The first line of the entries below, the line containing "This causes that", and every line between them should be repeated exactly, and nothing else.

= = = = =

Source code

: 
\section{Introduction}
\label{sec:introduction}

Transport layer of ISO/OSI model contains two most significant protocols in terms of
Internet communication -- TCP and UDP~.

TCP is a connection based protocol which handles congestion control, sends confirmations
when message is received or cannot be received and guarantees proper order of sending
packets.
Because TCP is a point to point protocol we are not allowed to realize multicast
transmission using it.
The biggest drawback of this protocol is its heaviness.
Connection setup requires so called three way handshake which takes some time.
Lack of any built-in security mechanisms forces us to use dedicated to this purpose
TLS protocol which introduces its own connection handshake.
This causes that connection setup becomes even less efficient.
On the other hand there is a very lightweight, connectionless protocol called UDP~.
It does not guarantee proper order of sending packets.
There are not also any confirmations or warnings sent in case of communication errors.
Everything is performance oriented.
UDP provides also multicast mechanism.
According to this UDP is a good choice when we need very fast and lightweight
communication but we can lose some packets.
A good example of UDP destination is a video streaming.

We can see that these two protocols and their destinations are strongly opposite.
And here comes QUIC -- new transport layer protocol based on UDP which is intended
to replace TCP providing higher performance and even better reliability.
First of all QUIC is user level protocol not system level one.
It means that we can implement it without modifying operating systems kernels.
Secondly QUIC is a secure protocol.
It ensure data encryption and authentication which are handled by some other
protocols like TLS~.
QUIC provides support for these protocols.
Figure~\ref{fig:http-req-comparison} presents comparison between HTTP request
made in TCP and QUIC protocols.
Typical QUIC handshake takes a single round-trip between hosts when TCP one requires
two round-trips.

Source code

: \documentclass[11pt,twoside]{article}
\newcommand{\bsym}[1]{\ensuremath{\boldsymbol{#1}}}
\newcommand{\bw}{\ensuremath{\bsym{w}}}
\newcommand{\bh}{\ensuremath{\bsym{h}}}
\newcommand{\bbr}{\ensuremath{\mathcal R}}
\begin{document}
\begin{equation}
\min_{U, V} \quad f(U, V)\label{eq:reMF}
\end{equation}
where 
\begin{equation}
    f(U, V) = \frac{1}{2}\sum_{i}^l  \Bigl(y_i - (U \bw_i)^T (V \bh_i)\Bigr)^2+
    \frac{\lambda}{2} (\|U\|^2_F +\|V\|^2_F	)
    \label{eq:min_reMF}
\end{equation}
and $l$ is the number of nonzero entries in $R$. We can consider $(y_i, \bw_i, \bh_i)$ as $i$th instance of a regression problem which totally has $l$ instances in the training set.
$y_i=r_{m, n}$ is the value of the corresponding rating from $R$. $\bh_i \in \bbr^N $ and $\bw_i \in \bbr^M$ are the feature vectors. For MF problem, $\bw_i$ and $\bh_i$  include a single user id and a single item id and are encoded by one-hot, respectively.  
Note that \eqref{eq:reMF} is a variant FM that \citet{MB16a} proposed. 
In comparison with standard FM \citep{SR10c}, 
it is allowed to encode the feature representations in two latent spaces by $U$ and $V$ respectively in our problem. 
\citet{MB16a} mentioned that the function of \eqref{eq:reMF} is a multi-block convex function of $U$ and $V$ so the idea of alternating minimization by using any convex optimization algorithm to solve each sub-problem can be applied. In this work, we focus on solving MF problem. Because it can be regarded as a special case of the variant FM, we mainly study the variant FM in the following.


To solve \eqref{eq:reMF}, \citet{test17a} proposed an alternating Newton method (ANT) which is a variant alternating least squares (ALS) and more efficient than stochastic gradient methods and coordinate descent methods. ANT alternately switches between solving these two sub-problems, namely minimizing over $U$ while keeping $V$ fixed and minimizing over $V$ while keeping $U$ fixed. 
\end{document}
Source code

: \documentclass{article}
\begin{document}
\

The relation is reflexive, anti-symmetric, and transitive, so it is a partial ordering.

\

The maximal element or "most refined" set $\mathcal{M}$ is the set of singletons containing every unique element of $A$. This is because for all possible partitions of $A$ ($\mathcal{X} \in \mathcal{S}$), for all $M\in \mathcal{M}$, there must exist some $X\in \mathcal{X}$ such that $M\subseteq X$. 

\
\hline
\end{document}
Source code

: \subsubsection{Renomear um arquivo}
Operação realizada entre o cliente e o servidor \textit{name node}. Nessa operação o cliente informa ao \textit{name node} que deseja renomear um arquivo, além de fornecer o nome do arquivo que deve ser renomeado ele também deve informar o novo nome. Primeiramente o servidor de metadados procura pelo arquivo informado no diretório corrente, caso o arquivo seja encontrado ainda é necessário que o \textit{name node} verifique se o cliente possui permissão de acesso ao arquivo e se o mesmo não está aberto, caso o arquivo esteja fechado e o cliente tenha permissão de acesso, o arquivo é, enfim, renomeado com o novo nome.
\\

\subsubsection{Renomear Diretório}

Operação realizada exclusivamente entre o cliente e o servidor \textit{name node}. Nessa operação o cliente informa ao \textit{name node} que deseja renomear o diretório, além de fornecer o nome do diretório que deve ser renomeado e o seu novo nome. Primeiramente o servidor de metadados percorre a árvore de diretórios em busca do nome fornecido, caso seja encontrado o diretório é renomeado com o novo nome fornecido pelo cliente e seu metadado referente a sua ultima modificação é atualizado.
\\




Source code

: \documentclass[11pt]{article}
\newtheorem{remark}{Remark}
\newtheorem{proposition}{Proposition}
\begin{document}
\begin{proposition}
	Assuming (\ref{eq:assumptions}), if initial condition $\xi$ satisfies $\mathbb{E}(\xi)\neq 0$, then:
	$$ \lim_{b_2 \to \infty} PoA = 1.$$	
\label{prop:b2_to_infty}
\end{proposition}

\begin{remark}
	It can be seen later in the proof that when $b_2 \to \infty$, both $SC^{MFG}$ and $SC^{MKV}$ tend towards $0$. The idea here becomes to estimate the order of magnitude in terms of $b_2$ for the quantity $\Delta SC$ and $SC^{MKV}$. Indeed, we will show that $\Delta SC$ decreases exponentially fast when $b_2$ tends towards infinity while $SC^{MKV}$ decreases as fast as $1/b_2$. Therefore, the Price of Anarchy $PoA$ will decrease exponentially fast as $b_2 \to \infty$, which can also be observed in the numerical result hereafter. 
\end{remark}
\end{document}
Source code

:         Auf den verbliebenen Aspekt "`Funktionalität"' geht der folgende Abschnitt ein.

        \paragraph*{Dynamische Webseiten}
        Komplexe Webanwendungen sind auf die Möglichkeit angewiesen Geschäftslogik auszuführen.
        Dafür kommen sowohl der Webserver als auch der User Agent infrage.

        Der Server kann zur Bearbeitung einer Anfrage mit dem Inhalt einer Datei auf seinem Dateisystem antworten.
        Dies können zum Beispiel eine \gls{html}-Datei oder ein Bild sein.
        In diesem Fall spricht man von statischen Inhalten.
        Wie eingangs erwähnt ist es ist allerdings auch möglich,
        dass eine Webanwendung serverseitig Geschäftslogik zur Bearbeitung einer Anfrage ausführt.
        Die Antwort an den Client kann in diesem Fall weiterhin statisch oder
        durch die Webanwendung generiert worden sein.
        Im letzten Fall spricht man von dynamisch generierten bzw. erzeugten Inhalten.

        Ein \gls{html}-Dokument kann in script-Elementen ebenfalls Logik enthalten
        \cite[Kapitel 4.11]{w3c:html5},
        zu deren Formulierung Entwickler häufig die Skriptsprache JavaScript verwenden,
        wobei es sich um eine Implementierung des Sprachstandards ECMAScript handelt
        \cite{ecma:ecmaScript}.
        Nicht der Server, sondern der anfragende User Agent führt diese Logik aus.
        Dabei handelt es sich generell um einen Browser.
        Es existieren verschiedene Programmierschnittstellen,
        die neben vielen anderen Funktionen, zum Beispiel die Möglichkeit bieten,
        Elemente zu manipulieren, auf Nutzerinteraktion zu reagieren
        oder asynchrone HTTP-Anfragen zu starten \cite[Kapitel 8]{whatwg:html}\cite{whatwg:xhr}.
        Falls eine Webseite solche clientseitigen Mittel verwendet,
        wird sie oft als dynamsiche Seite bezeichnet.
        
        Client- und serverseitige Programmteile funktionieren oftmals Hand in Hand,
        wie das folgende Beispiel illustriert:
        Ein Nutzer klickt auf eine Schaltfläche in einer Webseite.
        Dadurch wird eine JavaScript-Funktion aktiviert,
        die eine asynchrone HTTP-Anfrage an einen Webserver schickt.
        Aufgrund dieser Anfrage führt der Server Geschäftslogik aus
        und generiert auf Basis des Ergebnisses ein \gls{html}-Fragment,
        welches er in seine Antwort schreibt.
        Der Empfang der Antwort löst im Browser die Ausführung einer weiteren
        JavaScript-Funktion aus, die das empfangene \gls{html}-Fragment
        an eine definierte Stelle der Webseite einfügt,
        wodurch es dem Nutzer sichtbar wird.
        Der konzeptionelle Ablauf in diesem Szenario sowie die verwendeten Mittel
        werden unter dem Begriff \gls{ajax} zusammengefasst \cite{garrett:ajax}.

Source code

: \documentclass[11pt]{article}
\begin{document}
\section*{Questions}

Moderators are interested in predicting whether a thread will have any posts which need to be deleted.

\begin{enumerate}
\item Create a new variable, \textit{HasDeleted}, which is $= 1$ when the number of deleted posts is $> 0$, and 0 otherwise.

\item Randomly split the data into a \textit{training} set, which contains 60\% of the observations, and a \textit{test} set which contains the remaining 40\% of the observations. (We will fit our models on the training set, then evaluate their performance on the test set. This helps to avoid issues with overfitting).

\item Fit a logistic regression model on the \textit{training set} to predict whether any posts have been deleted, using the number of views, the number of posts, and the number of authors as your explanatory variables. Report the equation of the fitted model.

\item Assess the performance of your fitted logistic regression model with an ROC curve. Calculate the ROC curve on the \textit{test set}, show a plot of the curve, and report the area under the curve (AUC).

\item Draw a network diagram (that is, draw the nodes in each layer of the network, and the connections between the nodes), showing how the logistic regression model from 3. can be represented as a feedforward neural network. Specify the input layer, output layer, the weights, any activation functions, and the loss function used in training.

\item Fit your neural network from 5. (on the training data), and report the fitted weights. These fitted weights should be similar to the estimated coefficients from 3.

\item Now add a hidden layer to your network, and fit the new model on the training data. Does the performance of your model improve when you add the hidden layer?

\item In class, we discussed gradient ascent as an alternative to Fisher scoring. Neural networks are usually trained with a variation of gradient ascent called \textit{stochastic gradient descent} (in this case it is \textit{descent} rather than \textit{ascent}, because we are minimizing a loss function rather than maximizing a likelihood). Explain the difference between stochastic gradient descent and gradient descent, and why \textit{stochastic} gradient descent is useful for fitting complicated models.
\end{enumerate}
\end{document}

= = = = =

| TASK ANSWER |
Source code

: 
\section{Introduction}
\label{sec:introduction}

Transport layer of ISO/OSI model contains two most significant protocols in terms of
Internet communication -- TCP and UDP~.

TCP is a connection based protocol which handles congestion control, sends confirmations
when message is received or cannot be received and guarantees proper order of sending
packets.
Because TCP is a point to point protocol we are not allowed to realize multicast
transmission using it.
The biggest drawback of this protocol is its heaviness.
Connection setup requires so called three way handshake which takes some time.
Lack of any built-in security mechanisms forces us to use dedicated to this purpose
TLS protocol which introduces its own connection handshake.
This causes that connection setup becomes even less efficient.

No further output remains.